Records excerpted from a collection
▽
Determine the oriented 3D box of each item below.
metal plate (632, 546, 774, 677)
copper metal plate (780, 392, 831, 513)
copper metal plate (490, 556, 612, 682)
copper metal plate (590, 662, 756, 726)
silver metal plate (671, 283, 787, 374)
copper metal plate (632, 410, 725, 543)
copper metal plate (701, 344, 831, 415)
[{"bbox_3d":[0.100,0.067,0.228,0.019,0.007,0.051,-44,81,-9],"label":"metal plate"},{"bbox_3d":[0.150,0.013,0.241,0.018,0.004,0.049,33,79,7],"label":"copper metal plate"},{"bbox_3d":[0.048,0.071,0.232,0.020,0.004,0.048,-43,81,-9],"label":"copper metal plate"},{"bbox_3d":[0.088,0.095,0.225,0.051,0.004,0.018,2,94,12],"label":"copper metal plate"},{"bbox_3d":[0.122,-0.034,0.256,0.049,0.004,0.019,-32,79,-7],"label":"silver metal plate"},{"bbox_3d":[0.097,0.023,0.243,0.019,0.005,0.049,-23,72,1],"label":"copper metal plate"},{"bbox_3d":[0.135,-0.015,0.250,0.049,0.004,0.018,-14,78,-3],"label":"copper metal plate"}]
△
▽
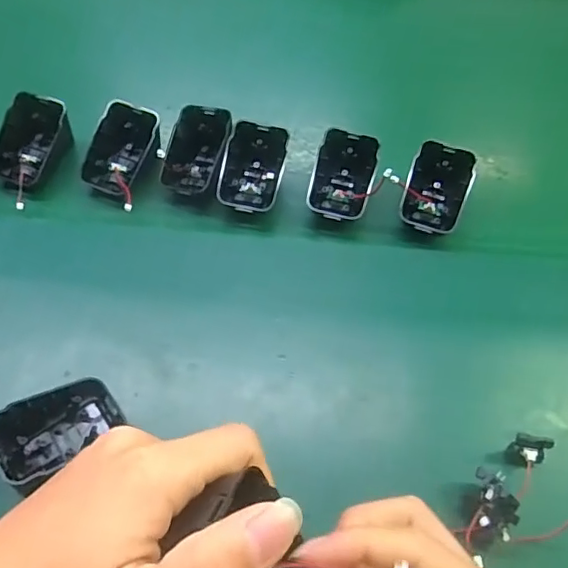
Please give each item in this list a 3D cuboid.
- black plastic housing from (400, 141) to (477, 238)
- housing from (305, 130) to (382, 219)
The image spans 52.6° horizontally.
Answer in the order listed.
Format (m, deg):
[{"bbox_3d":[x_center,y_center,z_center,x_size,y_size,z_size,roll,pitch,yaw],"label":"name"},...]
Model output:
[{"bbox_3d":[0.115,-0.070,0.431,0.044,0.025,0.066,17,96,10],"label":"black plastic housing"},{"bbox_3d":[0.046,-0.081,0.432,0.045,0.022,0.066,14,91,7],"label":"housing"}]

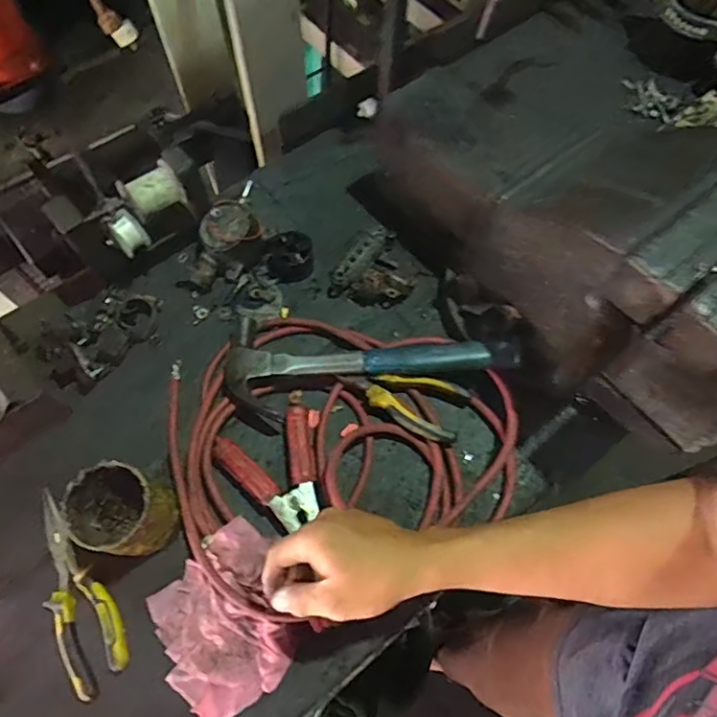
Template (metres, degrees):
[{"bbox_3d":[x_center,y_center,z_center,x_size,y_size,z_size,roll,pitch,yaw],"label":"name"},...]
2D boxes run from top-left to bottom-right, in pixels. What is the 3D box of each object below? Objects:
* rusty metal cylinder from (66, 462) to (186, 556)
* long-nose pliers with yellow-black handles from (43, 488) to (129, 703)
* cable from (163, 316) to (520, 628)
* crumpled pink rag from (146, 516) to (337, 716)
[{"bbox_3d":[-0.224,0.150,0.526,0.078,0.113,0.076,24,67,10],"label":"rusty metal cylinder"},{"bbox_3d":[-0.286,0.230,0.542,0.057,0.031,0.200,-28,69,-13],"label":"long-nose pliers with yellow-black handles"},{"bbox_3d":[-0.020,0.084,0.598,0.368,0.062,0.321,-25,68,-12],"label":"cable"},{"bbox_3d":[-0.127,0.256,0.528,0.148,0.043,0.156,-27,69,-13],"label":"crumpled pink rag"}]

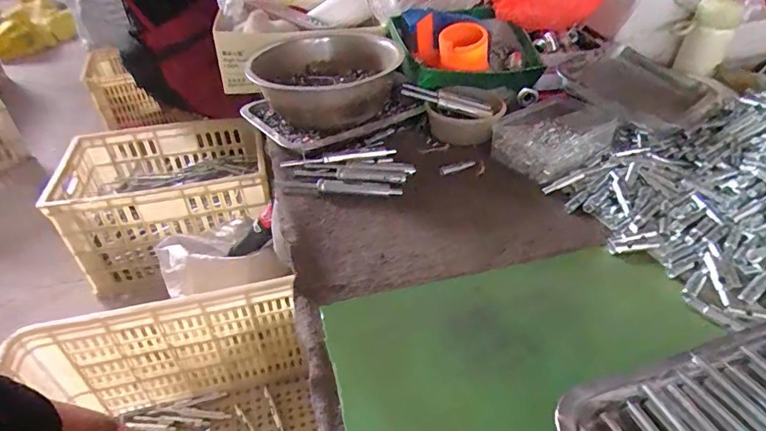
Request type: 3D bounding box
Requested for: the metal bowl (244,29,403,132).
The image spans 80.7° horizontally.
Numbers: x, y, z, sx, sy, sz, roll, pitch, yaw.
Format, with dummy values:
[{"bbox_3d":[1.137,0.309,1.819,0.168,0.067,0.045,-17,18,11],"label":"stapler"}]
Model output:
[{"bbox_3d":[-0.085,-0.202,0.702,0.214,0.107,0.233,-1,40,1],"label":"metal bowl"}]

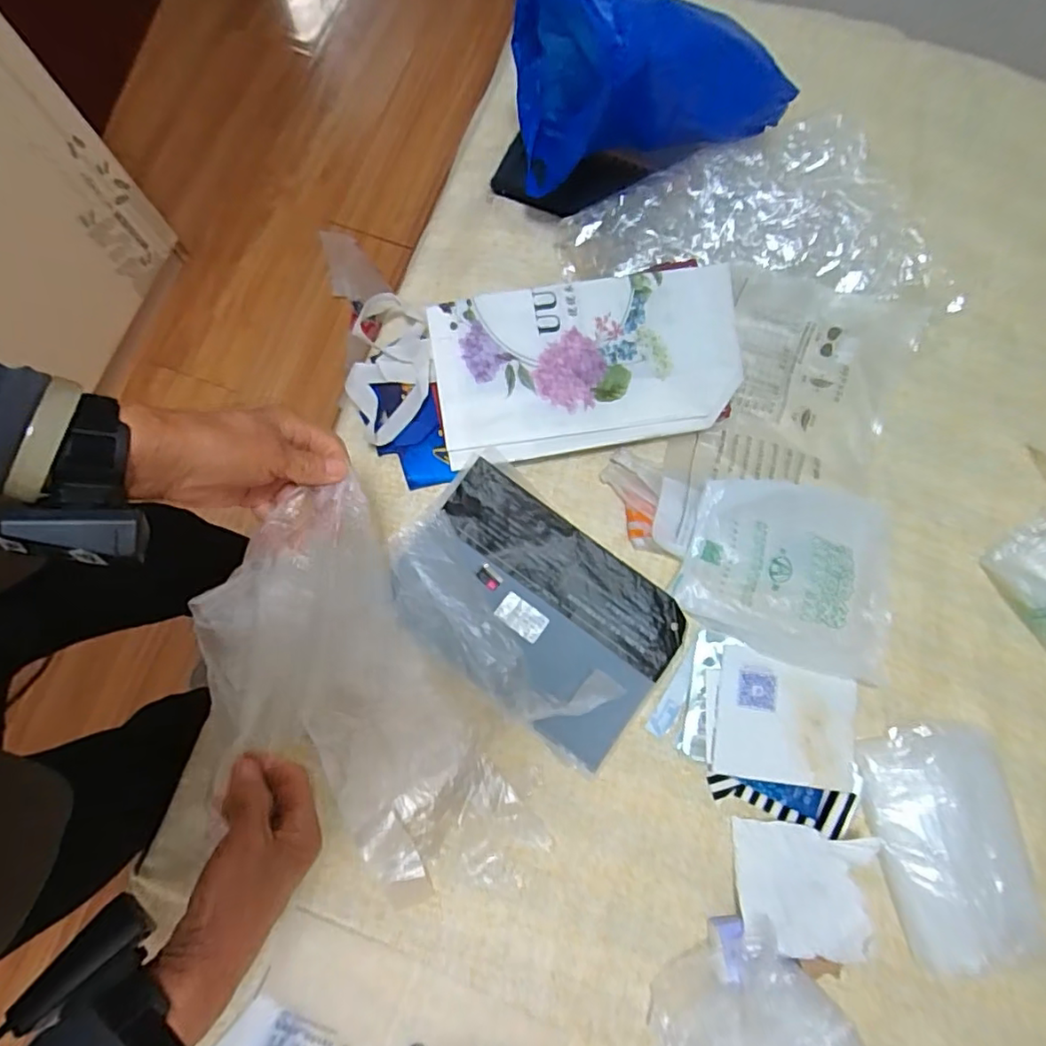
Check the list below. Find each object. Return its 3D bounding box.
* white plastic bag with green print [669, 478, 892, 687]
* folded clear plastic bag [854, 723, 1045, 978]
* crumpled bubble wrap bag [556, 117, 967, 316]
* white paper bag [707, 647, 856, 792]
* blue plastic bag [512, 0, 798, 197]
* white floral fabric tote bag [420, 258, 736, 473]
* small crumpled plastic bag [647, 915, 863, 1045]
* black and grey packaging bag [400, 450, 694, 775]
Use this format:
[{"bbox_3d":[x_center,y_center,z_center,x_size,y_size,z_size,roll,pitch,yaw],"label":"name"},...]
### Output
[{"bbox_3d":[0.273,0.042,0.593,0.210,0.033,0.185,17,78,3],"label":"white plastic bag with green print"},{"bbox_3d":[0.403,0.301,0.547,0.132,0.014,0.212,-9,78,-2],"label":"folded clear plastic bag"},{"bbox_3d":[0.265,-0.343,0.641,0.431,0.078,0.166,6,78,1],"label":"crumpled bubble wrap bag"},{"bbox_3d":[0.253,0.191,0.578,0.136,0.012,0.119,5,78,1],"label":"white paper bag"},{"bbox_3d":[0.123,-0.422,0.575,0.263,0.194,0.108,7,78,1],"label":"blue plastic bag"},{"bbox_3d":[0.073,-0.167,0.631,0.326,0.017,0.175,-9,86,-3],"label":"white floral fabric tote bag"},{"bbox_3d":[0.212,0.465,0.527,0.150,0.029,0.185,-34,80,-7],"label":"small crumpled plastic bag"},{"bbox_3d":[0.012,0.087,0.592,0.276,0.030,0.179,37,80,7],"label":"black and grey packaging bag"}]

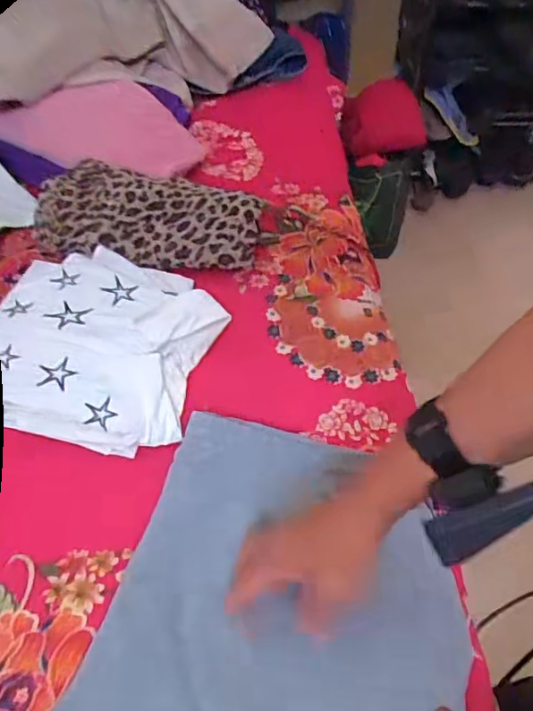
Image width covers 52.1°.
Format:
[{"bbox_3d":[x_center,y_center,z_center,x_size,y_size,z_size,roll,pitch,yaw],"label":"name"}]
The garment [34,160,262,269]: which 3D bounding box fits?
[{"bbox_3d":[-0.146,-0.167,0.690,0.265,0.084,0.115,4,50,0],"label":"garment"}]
△
▽
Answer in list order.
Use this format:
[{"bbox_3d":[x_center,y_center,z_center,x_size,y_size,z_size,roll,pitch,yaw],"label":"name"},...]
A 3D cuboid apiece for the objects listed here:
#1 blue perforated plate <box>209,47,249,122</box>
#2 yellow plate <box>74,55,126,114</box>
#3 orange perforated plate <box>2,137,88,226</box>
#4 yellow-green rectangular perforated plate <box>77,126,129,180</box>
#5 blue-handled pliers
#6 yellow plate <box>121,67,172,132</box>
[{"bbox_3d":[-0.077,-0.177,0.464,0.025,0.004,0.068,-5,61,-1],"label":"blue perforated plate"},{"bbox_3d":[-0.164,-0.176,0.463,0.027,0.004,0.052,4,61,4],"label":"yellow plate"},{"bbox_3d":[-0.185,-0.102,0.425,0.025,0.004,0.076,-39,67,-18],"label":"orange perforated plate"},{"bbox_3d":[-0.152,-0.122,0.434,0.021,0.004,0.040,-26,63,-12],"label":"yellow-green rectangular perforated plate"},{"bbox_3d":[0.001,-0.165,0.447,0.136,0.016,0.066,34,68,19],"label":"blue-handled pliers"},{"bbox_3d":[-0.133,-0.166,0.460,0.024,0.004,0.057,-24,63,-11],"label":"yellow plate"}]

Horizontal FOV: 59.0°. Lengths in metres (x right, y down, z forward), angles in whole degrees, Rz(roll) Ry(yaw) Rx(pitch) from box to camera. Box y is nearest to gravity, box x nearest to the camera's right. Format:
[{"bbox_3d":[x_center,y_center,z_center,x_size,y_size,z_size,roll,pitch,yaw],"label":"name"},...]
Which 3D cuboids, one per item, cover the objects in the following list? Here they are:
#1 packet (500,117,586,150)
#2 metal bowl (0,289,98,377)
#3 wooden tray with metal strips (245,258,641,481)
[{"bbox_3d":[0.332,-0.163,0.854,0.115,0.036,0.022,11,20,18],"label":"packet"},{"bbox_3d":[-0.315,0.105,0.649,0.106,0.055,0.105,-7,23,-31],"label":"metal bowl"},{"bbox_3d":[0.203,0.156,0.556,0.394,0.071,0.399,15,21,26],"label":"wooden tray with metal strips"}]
△
### Task prompt:
Your output should be the lines above from the one that contains "- black plastic" through the one that contains "Numbers: x, y, z, sx, sy, sz, roll, pitch, yaw.", word for word, with pictures left out.

### Answer box:
- black plastic housing from (400, 141) to (477, 238)
- housing from (305, 130) to (382, 219)
The image spans 52.6° horizontally.
Answer in the order listed.
Format (m, deg):
[{"bbox_3d":[x_center,y_center,z_center,x_size,y_size,z_size,roll,pitch,yaw],"label":"name"},...]
Model output:
[{"bbox_3d":[0.115,-0.070,0.431,0.044,0.025,0.066,17,96,10],"label":"black plastic housing"},{"bbox_3d":[0.046,-0.081,0.432,0.045,0.022,0.066,14,91,7],"label":"housing"}]

Template (metres, degrees):
[{"bbox_3d":[x_center,y_center,z_center,x_size,y_size,z_size,roll,pitch,yaw],"label":"name"},...]
2D boxes run from top-left to bottom-right, in pixels. What is the 3D box of each object below? Objects:
* rusty metal cylinder from (66, 462) to (186, 556)
* long-nose pliers with yellow-black handles from (43, 488) to (129, 703)
* cable from (163, 316) to (520, 628)
* crumpled pink rag from (146, 516) to (337, 716)
[{"bbox_3d":[-0.224,0.150,0.526,0.078,0.113,0.076,24,67,10],"label":"rusty metal cylinder"},{"bbox_3d":[-0.286,0.230,0.542,0.057,0.031,0.200,-28,69,-13],"label":"long-nose pliers with yellow-black handles"},{"bbox_3d":[-0.020,0.084,0.598,0.368,0.062,0.321,-25,68,-12],"label":"cable"},{"bbox_3d":[-0.127,0.256,0.528,0.148,0.043,0.156,-27,69,-13],"label":"crumpled pink rag"}]

Request type: 3D bounding box
Requested for: the metal bowl (244,29,403,132).
The image spans 80.7° horizontally.
Numbers: x, y, z, sx, sy, sz, roll, pitch, yaw.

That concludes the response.